Uma leitura positiva do jogo foi a aposta em nomes da base: Justino, Huguinho, Lucas Emanuel e Kauan Toledo ganharam minutos entre os titulares. Lucas Emanuel, de 17 anos, teve presença de espírito, marcou um belo gol de cavadinha e entrou para a lista de jovens que aparecem como alternativa interna. No fim, Kadir saiu do banco e definiu o resultado no último lance, anotando seu primeiro gol na temporada.
Ainda assim, os problemas defensivos estão evidentes. O Botafogo teve dificuldade para conter as investidas do trio santista — Miguelito, Barreal e Rollheiser — e os volantes demoram a encaixar a marcação.

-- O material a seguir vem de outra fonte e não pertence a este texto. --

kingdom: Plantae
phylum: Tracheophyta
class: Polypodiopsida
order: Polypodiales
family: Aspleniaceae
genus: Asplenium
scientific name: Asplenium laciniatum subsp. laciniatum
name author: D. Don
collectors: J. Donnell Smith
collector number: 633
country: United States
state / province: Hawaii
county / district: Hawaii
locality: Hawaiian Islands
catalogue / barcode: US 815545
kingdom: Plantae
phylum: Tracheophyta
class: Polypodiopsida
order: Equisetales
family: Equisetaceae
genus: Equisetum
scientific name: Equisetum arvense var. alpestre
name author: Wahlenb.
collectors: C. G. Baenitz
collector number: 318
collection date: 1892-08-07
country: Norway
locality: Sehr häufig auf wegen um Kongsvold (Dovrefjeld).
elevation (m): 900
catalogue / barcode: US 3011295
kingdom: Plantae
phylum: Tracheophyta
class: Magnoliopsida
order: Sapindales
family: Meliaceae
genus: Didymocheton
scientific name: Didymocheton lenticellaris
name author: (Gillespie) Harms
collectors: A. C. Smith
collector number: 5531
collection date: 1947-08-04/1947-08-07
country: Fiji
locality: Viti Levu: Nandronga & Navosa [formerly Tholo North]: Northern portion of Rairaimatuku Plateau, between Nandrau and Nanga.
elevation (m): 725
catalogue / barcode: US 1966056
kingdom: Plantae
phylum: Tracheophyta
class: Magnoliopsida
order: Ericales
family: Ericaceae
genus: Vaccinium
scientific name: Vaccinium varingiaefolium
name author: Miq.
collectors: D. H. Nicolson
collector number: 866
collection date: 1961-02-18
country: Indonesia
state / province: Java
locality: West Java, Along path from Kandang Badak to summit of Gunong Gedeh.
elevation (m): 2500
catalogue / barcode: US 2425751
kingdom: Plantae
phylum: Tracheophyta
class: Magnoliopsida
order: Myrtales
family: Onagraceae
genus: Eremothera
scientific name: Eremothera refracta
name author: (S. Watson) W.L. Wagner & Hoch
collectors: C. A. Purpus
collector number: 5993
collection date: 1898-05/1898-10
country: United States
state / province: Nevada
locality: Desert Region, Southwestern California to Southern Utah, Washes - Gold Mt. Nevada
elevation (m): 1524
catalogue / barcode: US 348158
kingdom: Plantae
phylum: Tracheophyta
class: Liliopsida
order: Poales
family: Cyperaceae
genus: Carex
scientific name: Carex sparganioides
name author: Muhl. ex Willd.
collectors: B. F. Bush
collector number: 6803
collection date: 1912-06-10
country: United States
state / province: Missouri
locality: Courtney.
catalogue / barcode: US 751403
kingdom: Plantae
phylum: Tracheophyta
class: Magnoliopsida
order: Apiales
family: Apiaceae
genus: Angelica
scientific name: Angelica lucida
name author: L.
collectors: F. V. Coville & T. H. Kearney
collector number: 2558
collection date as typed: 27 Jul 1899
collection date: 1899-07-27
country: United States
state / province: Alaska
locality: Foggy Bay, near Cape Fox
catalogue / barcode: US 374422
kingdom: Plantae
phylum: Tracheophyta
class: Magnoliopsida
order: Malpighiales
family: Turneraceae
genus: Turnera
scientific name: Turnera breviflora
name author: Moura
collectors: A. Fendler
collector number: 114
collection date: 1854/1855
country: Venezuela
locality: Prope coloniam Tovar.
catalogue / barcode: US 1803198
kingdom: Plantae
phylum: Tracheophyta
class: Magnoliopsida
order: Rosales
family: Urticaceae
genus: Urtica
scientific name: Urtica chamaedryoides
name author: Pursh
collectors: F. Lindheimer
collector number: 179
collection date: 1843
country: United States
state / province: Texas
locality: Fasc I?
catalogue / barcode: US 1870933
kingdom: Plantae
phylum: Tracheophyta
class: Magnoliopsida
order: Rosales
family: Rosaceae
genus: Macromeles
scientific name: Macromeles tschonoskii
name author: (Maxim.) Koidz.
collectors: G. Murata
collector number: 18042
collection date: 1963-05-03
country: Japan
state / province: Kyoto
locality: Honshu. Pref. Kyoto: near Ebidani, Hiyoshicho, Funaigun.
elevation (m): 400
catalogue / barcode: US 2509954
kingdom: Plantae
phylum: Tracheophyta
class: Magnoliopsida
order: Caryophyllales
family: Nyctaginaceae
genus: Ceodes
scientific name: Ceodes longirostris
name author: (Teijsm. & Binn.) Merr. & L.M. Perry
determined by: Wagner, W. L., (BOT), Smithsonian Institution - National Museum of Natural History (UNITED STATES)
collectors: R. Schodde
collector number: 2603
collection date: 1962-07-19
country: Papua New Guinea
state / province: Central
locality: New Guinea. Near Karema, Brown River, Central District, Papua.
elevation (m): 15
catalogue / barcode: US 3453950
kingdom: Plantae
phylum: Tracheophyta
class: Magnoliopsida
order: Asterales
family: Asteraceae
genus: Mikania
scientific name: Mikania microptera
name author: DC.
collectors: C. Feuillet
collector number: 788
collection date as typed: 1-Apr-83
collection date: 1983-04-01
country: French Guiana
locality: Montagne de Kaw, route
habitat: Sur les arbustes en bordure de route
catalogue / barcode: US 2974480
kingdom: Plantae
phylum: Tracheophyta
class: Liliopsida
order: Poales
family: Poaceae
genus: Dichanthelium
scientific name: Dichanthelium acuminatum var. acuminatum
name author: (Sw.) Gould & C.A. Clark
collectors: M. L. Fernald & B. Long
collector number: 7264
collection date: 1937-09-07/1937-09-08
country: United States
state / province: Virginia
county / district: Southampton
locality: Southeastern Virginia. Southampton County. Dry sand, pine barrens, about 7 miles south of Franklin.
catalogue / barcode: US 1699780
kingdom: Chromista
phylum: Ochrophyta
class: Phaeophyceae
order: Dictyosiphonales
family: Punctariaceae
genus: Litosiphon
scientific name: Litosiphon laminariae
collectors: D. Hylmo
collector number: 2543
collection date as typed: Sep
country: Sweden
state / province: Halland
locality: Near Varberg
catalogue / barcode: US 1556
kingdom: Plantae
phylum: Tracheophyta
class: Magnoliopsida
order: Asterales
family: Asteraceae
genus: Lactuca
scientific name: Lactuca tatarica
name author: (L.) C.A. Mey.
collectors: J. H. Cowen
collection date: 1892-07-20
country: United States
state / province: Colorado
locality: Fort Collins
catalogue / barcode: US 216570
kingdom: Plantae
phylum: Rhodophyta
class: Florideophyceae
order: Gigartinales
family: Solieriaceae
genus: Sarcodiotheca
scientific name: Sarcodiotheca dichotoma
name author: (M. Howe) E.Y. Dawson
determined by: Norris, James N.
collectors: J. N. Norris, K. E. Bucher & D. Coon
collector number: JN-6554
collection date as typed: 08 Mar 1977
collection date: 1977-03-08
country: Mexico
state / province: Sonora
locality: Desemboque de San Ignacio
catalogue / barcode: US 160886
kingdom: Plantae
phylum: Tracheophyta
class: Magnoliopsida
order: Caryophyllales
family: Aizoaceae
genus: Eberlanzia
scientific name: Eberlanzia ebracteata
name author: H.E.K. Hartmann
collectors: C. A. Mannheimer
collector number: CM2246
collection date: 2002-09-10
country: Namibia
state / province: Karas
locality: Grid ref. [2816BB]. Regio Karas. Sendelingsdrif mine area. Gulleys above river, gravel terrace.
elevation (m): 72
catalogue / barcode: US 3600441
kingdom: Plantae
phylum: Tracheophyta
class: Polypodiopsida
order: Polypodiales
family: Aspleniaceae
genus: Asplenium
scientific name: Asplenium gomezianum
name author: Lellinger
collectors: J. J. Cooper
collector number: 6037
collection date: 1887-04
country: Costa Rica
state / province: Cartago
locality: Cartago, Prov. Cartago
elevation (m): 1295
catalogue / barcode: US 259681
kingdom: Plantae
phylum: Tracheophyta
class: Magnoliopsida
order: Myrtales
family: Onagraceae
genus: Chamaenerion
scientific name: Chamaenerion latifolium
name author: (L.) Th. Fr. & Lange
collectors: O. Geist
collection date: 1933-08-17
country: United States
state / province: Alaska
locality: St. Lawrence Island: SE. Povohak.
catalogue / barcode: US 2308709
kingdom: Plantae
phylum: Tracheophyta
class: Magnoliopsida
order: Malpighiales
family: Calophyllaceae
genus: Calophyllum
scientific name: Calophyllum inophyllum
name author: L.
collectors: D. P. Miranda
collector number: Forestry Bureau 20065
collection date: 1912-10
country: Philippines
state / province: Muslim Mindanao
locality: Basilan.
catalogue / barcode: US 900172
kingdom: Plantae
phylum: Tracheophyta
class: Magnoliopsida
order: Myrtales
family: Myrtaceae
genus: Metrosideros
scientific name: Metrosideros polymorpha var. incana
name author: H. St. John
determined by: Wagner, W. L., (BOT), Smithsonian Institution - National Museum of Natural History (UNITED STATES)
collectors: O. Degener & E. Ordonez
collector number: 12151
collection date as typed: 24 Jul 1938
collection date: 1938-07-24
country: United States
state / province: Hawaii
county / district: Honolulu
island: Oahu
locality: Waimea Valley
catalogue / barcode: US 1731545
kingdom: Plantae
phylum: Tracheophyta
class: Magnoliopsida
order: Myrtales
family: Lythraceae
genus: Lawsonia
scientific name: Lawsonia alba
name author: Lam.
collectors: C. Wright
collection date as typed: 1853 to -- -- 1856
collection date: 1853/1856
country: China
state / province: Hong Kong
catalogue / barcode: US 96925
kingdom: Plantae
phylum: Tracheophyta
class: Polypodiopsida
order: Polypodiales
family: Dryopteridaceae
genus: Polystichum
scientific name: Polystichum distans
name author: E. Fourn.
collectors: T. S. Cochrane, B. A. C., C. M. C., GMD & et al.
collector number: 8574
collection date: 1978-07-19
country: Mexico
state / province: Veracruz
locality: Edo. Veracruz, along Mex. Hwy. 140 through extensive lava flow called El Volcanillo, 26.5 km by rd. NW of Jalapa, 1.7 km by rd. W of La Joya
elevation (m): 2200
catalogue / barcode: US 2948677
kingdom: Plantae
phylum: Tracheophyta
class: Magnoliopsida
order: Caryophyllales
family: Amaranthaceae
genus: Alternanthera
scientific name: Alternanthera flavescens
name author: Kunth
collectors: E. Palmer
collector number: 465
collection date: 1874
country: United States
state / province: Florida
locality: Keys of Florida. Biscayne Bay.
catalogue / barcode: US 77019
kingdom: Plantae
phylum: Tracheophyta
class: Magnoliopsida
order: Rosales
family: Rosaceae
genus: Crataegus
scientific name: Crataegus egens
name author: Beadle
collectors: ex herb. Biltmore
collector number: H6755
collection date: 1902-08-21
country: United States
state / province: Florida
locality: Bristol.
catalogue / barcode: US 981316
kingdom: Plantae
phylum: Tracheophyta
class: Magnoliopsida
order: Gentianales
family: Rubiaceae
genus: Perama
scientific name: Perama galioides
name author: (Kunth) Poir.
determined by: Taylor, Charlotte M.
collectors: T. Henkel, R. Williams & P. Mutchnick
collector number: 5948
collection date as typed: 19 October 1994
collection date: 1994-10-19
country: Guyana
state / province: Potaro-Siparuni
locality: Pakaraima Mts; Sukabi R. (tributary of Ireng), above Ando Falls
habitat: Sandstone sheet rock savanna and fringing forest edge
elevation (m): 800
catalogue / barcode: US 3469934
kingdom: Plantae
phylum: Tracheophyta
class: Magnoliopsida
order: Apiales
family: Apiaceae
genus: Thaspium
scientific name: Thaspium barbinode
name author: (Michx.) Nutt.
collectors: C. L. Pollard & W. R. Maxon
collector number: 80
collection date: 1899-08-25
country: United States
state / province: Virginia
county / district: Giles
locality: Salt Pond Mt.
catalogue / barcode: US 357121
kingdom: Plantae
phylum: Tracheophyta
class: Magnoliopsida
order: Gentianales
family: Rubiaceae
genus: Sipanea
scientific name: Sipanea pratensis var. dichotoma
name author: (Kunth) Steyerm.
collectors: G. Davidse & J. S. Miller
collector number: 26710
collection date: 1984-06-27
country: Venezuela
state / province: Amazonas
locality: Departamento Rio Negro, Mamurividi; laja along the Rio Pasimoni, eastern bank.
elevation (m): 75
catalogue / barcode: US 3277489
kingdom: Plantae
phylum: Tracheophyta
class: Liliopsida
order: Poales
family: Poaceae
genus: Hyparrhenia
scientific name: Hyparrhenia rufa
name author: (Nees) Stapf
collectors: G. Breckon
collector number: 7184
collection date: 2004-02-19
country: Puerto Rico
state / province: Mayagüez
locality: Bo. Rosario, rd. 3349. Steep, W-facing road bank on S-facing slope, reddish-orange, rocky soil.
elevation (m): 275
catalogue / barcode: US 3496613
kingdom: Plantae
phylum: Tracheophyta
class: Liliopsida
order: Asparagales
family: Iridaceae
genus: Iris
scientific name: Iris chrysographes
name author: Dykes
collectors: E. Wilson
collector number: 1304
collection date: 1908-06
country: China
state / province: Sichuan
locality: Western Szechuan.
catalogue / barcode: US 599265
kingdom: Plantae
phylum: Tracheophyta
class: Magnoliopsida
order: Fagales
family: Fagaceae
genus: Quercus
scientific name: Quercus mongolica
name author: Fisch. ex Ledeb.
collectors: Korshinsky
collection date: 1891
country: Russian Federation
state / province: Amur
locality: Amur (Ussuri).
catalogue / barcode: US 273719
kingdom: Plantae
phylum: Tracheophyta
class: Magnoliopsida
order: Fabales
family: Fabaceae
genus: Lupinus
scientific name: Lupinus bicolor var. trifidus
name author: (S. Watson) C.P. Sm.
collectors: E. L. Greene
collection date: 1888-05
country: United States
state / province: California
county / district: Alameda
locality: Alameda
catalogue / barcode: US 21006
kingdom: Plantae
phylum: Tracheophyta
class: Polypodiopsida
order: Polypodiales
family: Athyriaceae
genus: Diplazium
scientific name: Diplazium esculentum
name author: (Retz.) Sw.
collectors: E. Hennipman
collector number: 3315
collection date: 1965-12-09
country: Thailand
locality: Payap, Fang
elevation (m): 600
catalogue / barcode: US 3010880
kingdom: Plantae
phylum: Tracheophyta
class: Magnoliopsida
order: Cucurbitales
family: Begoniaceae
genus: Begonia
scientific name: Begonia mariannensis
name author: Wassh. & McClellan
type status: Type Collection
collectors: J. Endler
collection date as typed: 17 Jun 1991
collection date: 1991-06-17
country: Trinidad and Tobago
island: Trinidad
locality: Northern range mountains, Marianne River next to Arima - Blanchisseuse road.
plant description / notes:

Léo Linck fez defesas importantes que mantiveram o time vivo, mas o gol de empate do Santos nasceu de desatenção. No ataque, a ausência de um meia criativo limitou a construção de jogadas, forçando um jogo mais reativo e dependente da velocidade para sair em transição.
O resultado permite respirar, mas não resolve o diagnóstico. Enquanto os reforços ainda não chegam, a base oferece soluções pontuais; porém, a diretoria e a comissão técnica têm pouco espaço para erros. A continuidade do trabalho de Franclim passa por reforços pontuais e ajustes táticos que devolvam consistência defensiva e capacidade de criar no meio, se o clube quiser transformar vitórias como esta em sequência positiva no Brasileiro.